(SUPPLIED DATA begins)

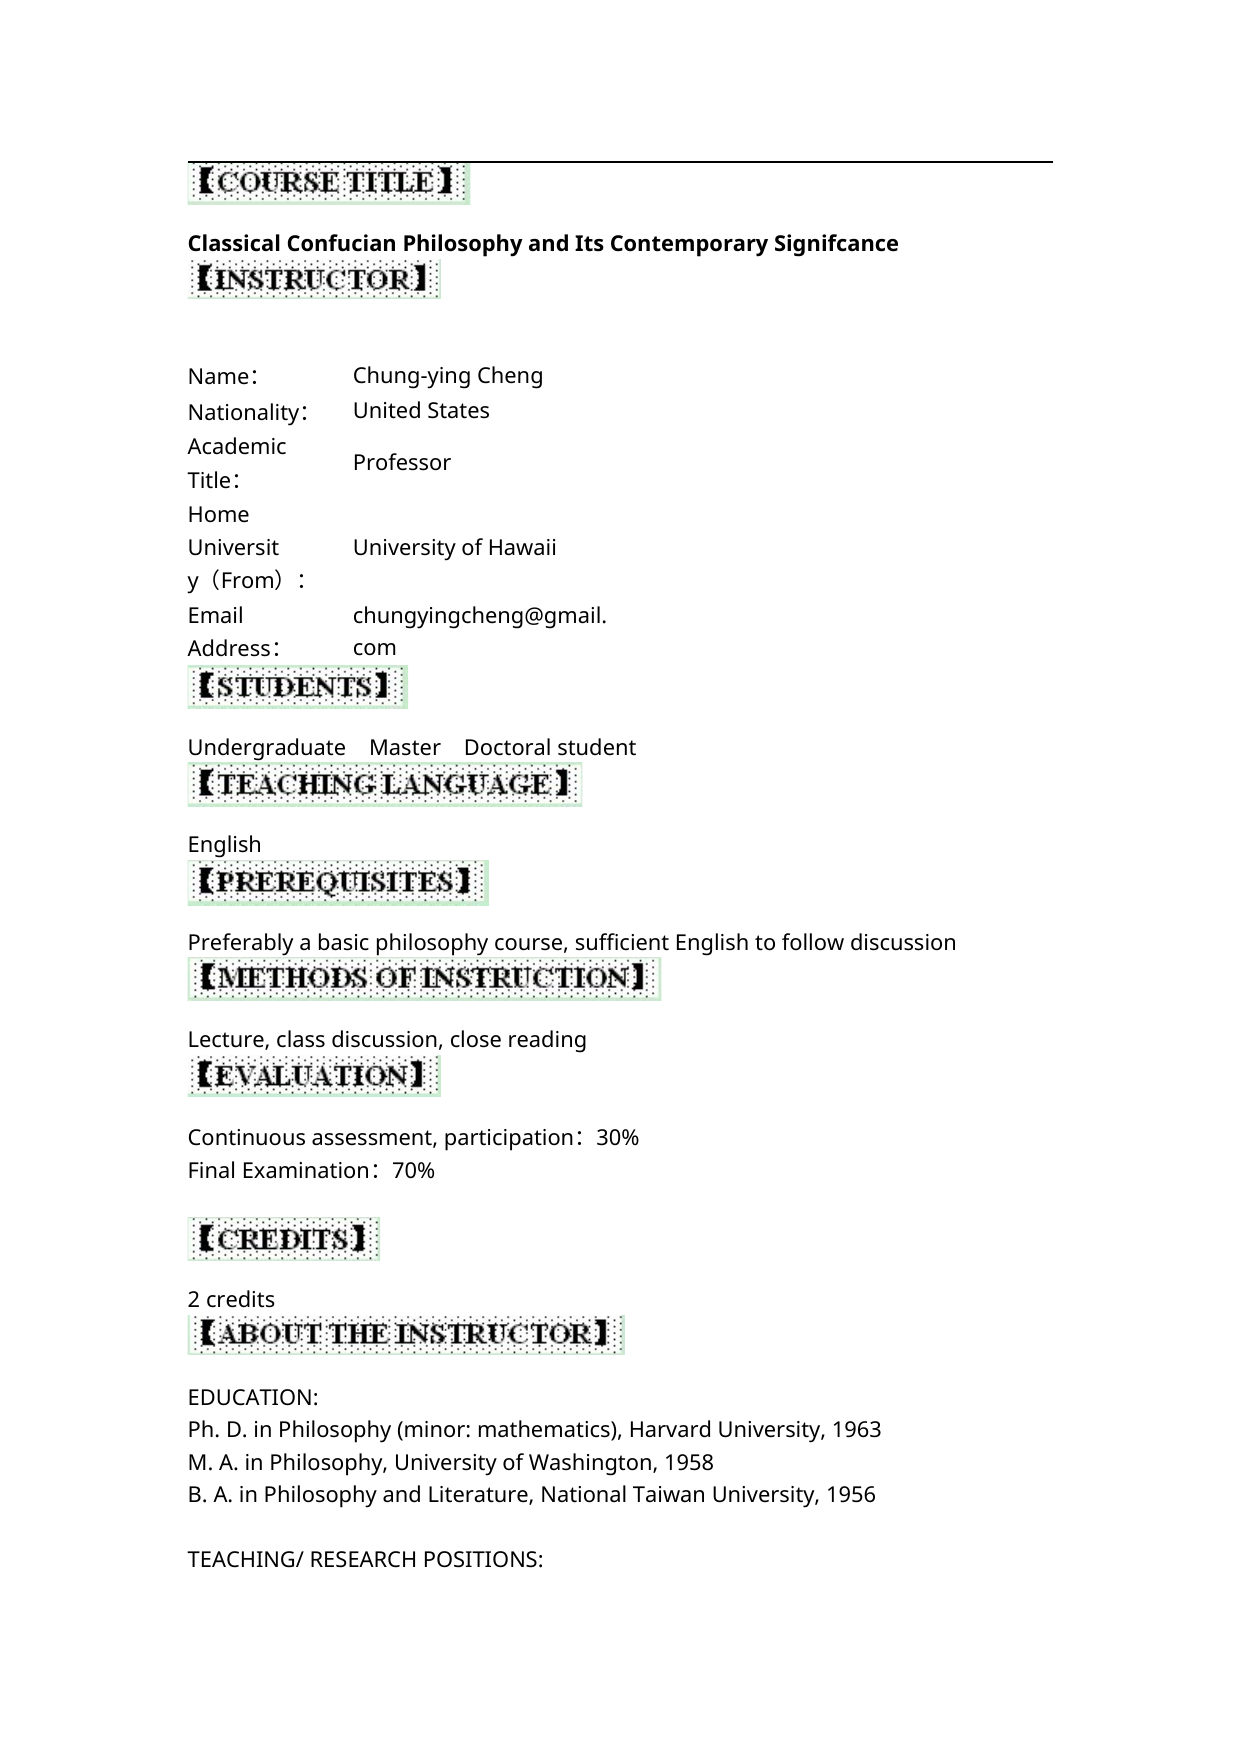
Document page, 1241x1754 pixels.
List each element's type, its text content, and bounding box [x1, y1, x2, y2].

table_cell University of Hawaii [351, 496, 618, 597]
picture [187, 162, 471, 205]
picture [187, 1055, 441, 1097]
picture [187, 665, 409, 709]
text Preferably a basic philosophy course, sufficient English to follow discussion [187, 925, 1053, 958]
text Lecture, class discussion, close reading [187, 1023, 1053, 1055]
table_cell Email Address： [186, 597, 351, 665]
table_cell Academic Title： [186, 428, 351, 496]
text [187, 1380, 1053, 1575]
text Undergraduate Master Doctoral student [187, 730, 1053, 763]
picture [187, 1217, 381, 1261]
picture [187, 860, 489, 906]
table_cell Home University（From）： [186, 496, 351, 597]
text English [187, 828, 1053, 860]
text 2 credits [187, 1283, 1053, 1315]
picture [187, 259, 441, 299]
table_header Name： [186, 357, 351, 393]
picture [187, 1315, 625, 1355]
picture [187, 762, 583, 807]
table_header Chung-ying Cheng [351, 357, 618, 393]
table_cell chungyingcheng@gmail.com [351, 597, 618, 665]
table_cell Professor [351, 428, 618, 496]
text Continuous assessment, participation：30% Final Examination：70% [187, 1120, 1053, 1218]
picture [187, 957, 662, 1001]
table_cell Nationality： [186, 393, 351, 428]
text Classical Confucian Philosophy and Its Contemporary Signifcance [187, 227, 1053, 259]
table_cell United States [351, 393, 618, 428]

(SUPPLIED DATA ends)
(SUPPLIED DATA begins)

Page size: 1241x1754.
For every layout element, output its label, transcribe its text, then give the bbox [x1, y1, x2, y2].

(SUPPLIED DATA ends)

## YOUR OBJECTIVE
Among the entries above, copy exactly only the lines starting with the one containing "Page size: 1241x1754." and going through the one containing "For every layout", both ends included.

## TASK OUTPUT
Page size: 1241x1754.
For every layout element, output its label, transcribe its text, then give the bbox [x1, y1, x2, y2].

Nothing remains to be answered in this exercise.